▸ **Text excerpt**

It’s like finding the golden ticket. And the sound when it comes out…ahhhhhhh. :smiley:

I agree Glenn…BUT, how do we explain that bottle that has a terrible looking (soaked to the brim cork) and the bottle is delicious? Of course, we all want to see a cork that is perfect every time and really do not want to see those “soakers”. But I have had quite a few great bottles from soaked cork bottles and even more so, leakers.

Case it point: I have not liked the way the '98 Fox Creek Reserve Shiraz have aged. Last week, I noticed one in my cellar that was leaking. So I opened it up figuring it can’t be helping. It was one of the best bottles of the FC '98 that I have had in a few years. [scratch.gif] I was pretty stunned actually.

Perhaps this wine was peaking due to oxygen, and drinking perfectly. With a more solid enclosure, who knows how long that bottle could go for. Maybe that’s what Glenn was getting at.

A sound cork is amost always a precursor of glad tidings.

One word Mike.

▸ **What is needed**
Quote the wine cork discussion from "I agree Glenn…BUT, how" up to and including "was getting at.".

▸ **Dataset entries**
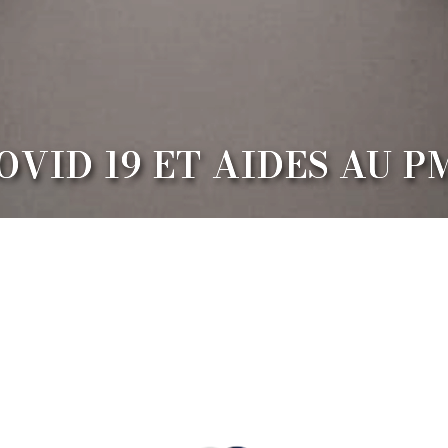
OVID 19 ET AIDES AU P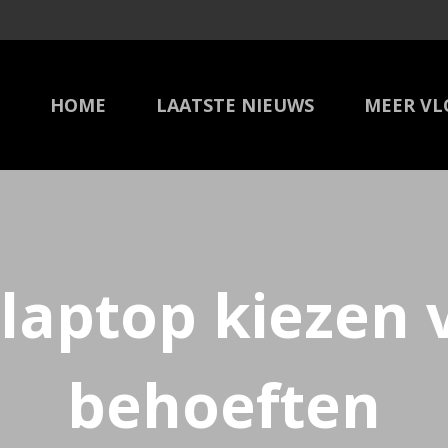
HOME
LAATSTE NIEUWS
MEER VL
 laptop kiezen
behoeften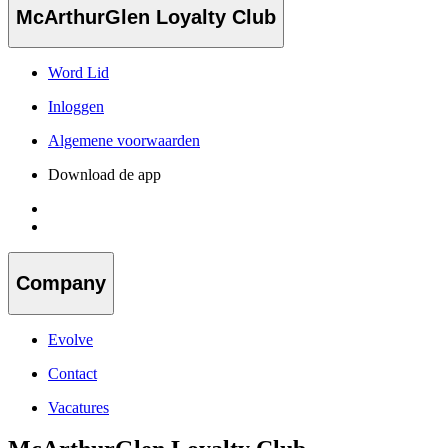
McArthurGlen Loyalty Club
Word Lid
Inloggen
Algemene voorwaarden
Download de app
Company
Evolve
Contact
Vacatures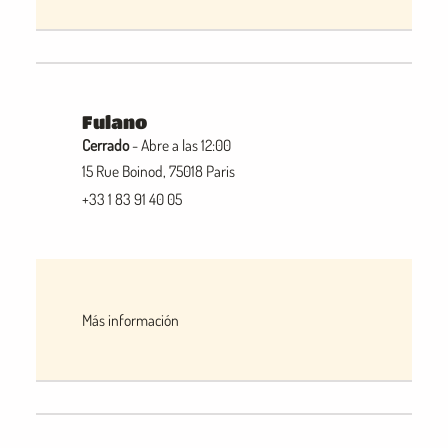
Fulano
Cerrado
- Abre a las 12:00
15 Rue Boinod, 75018 Paris
+33 1 83 91 40 05
Más información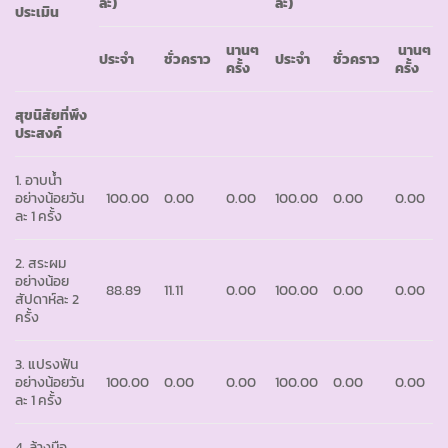
ละ)
ละ)
ประเมิน
นานๆ
นานๆ
ประจำ
ชั่วคราว
ประจำ
ชั่วคราว
ครั้ง
ครั้ง
สุขนิสัยที่พึง
ประสงค์
1. อาบน้ำ
อย่างน้อยวัน
100.00
0.00
0.00
100.00
0.00
0.00
ละ 1 ครั้ง
2. สระผม
อย่างน้อย
88.89
11.11
0.00
100.00
0.00
0.00
สัปดาห์ละ 2
ครั้ง
3. แปรงฟัน
อย่างน้อยวัน
100.00
0.00
0.00
100.00
0.00
0.00
ละ 1 ครั้ง
4. ล้างมือ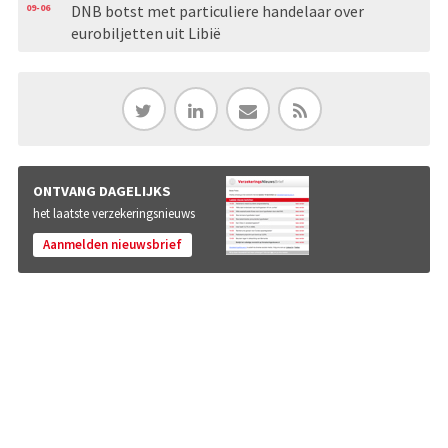
09-06
DNB botst met particuliere handelaar over
eurobiljetten uit Libië
ONTVANG DAGELIJKS
het laatste verzekeringsnieuws
Aanmelden nieuwsbrief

▸ **Written response**
I agree Glenn…BUT, how do we explain that bottle that has a terrible looking (soaked to the brim cork) and the bottle is delicious? Of course, we all want to see a cork that is perfect every time and really do not want to see those “soakers”. But I have had quite a few great bottles from soaked cork bottles and even more so, leakers.

Case it point: I have not liked the way the '98 Fox Creek Reserve Shiraz have aged. Last week, I noticed one in my cellar that was leaking. So I opened it up figuring it can’t be helping. It was one of the best bottles of the FC '98 that I have had in a few years. [scratch.gif] I was pretty stunned actually.

Perhaps this wine was peaking due to oxygen, and drinking perfectly. With a more solid enclosure, who knows how long that bottle could go for. Maybe that’s what Glenn was getting at.